WordPress has announced a security update to address two vulnerabilities that could potentially allow an attacker to take over a website entirely. The most significant of these vulnerabilities involves a stored cross site scripting (Stored XSS) issue.
WordPress Stored Cross Site Scripting (XSS) Vulnerability
The WordPress security team discovered the Stored Cross Site Scripting (XSS) vulnerability within the core files of WordPress. This type of vulnerability allows an attacker to upload a script directly to the WordPress site.
These vulnerabilities typically occur in places where the website accepts user input, such as a post submission or a contact form. Normally, such input forms are safeguarded by a process known as Sanitization, which restricts the type of input accepted (e.g., text instead of JavaScript files).
According to Wordfence, although the affected WordPress files did implement sanitization, the sequence in which it was performed opened the door for potential bypasses.
Wordfence provided the following insight into the patch addressing this vulnerability:
"The patched version runs wp_filter_global_styles_post before wp_filter_post_kses so that any potential bypasses have already been processed and wp_kses can effectively sanitize them."
An attacker can upload a malicious script often due to coding flaws in a file. When an administrator visits the compromised webpage, the malicious script executes, leveraging the administrator’s privileges to take over the site, create new admin-level accounts, and install backdoors, which allow continuous unauthorized access.
Prototype Pollution Vulnerability
The second issue identified in WordPress is known as a Prototype Pollution Vulnerability. This sort of flaw is found in JavaScript or its associated libraries used by the website.
There are actually two vulnerabilities of this kind:
- A Prototype Pollution Vulnerability detected in the Gutenberg URL package, responsible for URL manipulation within WordPress.
- A Prototype Pollution vulnerability in jQuery, which has been resolved in jQuery 2.2.3.
Wordfence noted that they are unaware of any active exploits involving this vulnerability and mentioned that the complexity of exploiting it makes it relatively improbable as an immediate threat.
Wordfence’s vulnerability analysis concluded:
"An attacker successfully able to execute JavaScript in a victim’s browser could potentially take over a site, but the complexity of a practical attack is high and would likely require a separate vulnerable component to be installed."

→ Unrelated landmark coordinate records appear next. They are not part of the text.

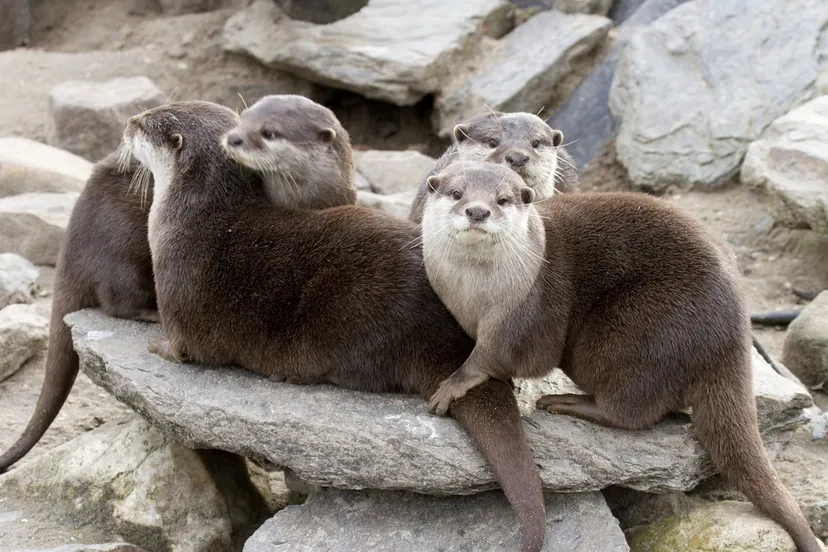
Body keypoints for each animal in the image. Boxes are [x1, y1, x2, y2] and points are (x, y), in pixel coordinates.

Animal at [420, 161, 821, 552]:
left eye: (503, 199)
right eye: (456, 193)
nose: (477, 210)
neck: (476, 296)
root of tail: (734, 331)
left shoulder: (525, 316)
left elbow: (494, 357)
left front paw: (455, 382)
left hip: (635, 329)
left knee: (632, 411)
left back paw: (569, 403)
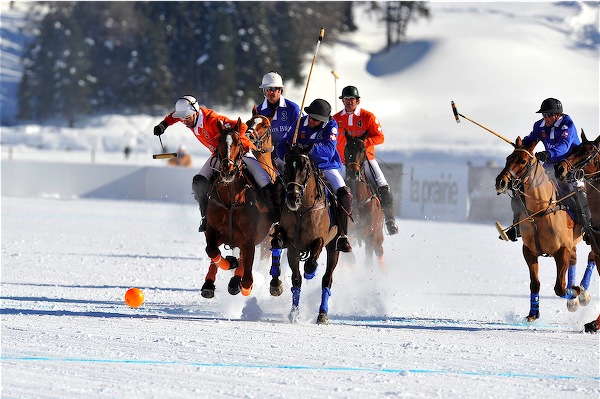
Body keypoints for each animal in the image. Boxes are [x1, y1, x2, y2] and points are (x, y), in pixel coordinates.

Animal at [203, 119, 276, 300]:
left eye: (238, 143)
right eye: (219, 142)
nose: (228, 171)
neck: (231, 200)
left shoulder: (249, 237)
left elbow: (247, 275)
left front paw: (243, 284)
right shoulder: (212, 230)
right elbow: (212, 251)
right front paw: (228, 264)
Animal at [270, 144, 340, 324]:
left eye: (306, 167)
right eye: (287, 166)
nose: (292, 198)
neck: (301, 210)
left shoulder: (320, 239)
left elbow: (312, 258)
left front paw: (311, 271)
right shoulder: (291, 245)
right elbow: (277, 243)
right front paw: (276, 285)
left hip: (334, 247)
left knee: (327, 278)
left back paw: (322, 313)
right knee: (297, 279)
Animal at [342, 131, 384, 268]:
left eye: (363, 149)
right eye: (346, 148)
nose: (353, 173)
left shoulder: (370, 236)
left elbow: (368, 262)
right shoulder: (348, 234)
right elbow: (349, 259)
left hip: (378, 235)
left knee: (379, 251)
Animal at [494, 137, 584, 322]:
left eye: (523, 161)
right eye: (508, 158)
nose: (501, 182)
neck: (540, 210)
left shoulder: (561, 250)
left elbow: (560, 288)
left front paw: (576, 292)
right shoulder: (529, 250)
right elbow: (535, 283)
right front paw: (533, 313)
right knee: (574, 259)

Severity of the WordPress Stored XSS Vulnerability
Exploitation of this specific vulnerability requires a user with at least contributor-level access to upload a malicious script. This necessitates an additional step where the attacker must first obtain contributor-level login credentials.
Even though this extra step makes it harder to exploit the vulnerability, the site’s safety largely hinges on the strength and complexity of the contributor’s passwords.
Update to WordPress 5.9.2
The latest WordPress version, 5.9.2, addresses two security issues and one bug that might result in an error message for sites using the Twenty Twenty Two theme.
A WordPress tracking ticket described the bug as follows:
"Having an older default theme activated and then clicking to preview Twenty Twenty Two gave me an error screen with a grey background with a white notification box saying ‘The theme you are currently using is not compatible with Full Site Editing.’"
WordPress recommends all users update their installations to version 5.9.2. Some sites may have automatic updates enabled, but many still require manual approval from someone with administrator access. Users are advised to log in and check if their site is running version 5.9.2, and if not, to back up the site and update to the latest version.
Some administrators might opt to update a copy of the site on a staging server first to ensure compatibility with current plugins and themes. Following major updates, plugins and themes often release updates to fix any emerging issues.
Regardless, it is highly recommended to update WordPress as soon as possible.